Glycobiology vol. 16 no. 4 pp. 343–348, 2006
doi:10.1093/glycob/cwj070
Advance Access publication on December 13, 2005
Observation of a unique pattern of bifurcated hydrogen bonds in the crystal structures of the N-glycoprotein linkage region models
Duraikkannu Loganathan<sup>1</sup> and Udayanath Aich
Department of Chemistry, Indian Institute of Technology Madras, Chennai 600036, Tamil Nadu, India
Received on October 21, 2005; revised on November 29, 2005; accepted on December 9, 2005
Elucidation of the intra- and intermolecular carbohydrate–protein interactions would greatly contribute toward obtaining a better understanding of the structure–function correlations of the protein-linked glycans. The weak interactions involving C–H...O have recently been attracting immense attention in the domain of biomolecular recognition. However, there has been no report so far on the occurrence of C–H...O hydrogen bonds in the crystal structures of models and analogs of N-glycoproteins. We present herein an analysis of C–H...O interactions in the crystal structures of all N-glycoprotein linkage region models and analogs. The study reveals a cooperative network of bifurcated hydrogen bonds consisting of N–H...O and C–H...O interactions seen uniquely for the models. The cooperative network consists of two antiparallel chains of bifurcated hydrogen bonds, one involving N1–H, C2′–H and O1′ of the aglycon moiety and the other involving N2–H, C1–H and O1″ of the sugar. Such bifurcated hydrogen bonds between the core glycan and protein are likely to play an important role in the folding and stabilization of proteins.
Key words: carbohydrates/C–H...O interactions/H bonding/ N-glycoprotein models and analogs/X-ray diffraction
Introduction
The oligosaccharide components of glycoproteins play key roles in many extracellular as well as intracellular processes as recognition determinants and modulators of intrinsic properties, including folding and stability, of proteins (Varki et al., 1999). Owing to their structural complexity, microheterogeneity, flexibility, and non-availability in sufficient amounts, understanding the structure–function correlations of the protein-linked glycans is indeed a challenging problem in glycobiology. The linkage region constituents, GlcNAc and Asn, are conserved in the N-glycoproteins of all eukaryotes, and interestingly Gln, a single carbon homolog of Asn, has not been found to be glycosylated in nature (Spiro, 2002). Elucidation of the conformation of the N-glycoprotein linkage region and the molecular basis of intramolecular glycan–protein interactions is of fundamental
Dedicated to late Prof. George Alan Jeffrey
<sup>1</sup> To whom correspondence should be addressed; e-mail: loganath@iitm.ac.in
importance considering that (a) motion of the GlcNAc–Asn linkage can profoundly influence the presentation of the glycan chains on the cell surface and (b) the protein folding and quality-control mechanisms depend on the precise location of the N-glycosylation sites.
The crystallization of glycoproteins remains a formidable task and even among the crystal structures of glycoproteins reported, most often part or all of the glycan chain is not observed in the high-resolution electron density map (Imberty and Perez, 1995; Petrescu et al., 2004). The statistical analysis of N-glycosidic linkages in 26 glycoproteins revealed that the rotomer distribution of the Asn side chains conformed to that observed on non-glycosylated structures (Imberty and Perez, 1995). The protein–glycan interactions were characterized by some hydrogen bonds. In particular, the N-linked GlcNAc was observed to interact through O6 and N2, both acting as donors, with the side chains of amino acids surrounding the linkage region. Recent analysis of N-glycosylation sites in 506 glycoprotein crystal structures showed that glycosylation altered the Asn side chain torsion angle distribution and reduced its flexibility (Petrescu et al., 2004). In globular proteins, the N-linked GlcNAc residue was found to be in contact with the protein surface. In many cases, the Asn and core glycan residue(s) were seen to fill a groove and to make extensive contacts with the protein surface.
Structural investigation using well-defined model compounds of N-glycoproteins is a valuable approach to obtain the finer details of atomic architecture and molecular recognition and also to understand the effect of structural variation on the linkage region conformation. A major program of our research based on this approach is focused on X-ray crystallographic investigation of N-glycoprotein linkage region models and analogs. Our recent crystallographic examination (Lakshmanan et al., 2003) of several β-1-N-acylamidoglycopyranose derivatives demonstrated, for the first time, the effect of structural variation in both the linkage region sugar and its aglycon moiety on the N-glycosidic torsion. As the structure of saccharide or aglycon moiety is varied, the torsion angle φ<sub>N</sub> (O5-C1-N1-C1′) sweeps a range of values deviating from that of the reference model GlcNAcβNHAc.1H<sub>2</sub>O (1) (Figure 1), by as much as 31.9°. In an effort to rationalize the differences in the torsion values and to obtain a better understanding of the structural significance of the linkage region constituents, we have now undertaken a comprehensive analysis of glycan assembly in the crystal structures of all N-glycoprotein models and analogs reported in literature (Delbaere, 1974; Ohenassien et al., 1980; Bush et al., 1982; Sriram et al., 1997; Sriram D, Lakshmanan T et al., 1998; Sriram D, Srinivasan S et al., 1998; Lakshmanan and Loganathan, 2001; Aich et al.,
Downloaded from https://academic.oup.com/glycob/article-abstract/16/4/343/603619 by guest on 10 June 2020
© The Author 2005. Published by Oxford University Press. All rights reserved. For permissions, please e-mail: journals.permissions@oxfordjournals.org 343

━━━━━━

What the task requires -
Would you set the entries down again, exactly as they were written?

Output of the task -
Glycobiology vol. 16 no. 4 pp. 343–348, 2006
doi:10.1093/glycob/cwj070
Advance Access publication on December 13, 2005
Observation of a unique pattern of bifurcated hydrogen bonds in the crystal structures of the N-glycoprotein linkage region models
Duraikkannu Loganathan<sup>1</sup> and Udayanath Aich
Department of Chemistry, Indian Institute of Technology Madras, Chennai 600036, Tamil Nadu, India
Received on October 21, 2005; revised on November 29, 2005; accepted on December 9, 2005
Elucidation of the intra- and intermolecular carbohydrate–protein interactions would greatly contribute toward obtaining a better understanding of the structure–function correlations of the protein-linked glycans. The weak interactions involving C–H...O have recently been attracting immense attention in the domain of biomolecular recognition. However, there has been no report so far on the occurrence of C–H...O hydrogen bonds in the crystal structures of models and analogs of N-glycoproteins. We present herein an analysis of C–H...O interactions in the crystal structures of all N-glycoprotein linkage region models and analogs. The study reveals a cooperative network of bifurcated hydrogen bonds consisting of N–H...O and C–H...O interactions seen uniquely for the models. The cooperative network consists of two antiparallel chains of bifurcated hydrogen bonds, one involving N1–H, C2′–H and O1′ of the aglycon moiety and the other involving N2–H, C1–H and O1″ of the sugar. Such bifurcated hydrogen bonds between the core glycan and protein are likely to play an important role in the folding and stabilization of proteins.
Key words: carbohydrates/C–H...O interactions/H bonding/ N-glycoprotein models and analogs/X-ray diffraction
Introduction
The oligosaccharide components of glycoproteins play key roles in many extracellular as well as intracellular processes as recognition determinants and modulators of intrinsic properties, including folding and stability, of proteins (Varki et al., 1999). Owing to their structural complexity, microheterogeneity, flexibility, and non-availability in sufficient amounts, understanding the structure–function correlations of the protein-linked glycans is indeed a challenging problem in glycobiology. The linkage region constituents, GlcNAc and Asn, are conserved in the N-glycoproteins of all eukaryotes, and interestingly Gln, a single carbon homolog of Asn, has not been found to be glycosylated in nature (Spiro, 2002). Elucidation of the conformation of the N-glycoprotein linkage region and the molecular basis of intramolecular glycan–protein interactions is of fundamental
Dedicated to late Prof. George Alan Jeffrey
<sup>1</sup> To whom correspondence should be addressed; e-mail: loganath@iitm.ac.in
importance considering that (a) motion of the GlcNAc–Asn linkage can profoundly influence the presentation of the glycan chains on the cell surface and (b) the protein folding and quality-control mechanisms depend on the precise location of the N-glycosylation sites.
The crystallization of glycoproteins remains a formidable task and even among the crystal structures of glycoproteins reported, most often part or all of the glycan chain is not observed in the high-resolution electron density map (Imberty and Perez, 1995; Petrescu et al., 2004). The statistical analysis of N-glycosidic linkages in 26 glycoproteins revealed that the rotomer distribution of the Asn side chains conformed to that observed on non-glycosylated structures (Imberty and Perez, 1995). The protein–glycan interactions were characterized by some hydrogen bonds. In particular, the N-linked GlcNAc was observed to interact through O6 and N2, both acting as donors, with the side chains of amino acids surrounding the linkage region. Recent analysis of N-glycosylation sites in 506 glycoprotein crystal structures showed that glycosylation altered the Asn side chain torsion angle distribution and reduced its flexibility (Petrescu et al., 2004). In globular proteins, the N-linked GlcNAc residue was found to be in contact with the protein surface. In many cases, the Asn and core glycan residue(s) were seen to fill a groove and to make extensive contacts with the protein surface.
Structural investigation using well-defined model compounds of N-glycoproteins is a valuable approach to obtain the finer details of atomic architecture and molecular recognition and also to understand the effect of structural variation on the linkage region conformation. A major program of our research based on this approach is focused on X-ray crystallographic investigation of N-glycoprotein linkage region models and analogs. Our recent crystallographic examination (Lakshmanan et al., 2003) of several β-1-N-acylamidoglycopyranose derivatives demonstrated, for the first time, the effect of structural variation in both the linkage region sugar and its aglycon moiety on the N-glycosidic torsion. As the structure of saccharide or aglycon moiety is varied, the torsion angle φ<sub>N</sub> (O5-C1-N1-C1′) sweeps a range of values deviating from that of the reference model GlcNAcβNHAc.1H<sub>2</sub>O (1) (Figure 1), by as much as 31.9°. In an effort to rationalize the differences in the torsion values and to obtain a better understanding of the structural significance of the linkage region constituents, we have now undertaken a comprehensive analysis of glycan assembly in the crystal structures of all N-glycoprotein models and analogs reported in literature (Delbaere, 1974; Ohenassien et al., 1980; Bush et al., 1982; Sriram et al., 1997; Sriram D, Lakshmanan T et al., 1998; Sriram D, Srinivasan S et al., 1998; Lakshmanan and Loganathan, 2001; Aich et al.,
Downloaded from https://academic.oup.com/glycob/article-abstract/16/4/343/603619 by guest on 10 June 2020
© The Author 2005. Published by Oxford University Press. All rights reserved. For permissions, please e-mail: journals.permissions@oxfordjournals.org 343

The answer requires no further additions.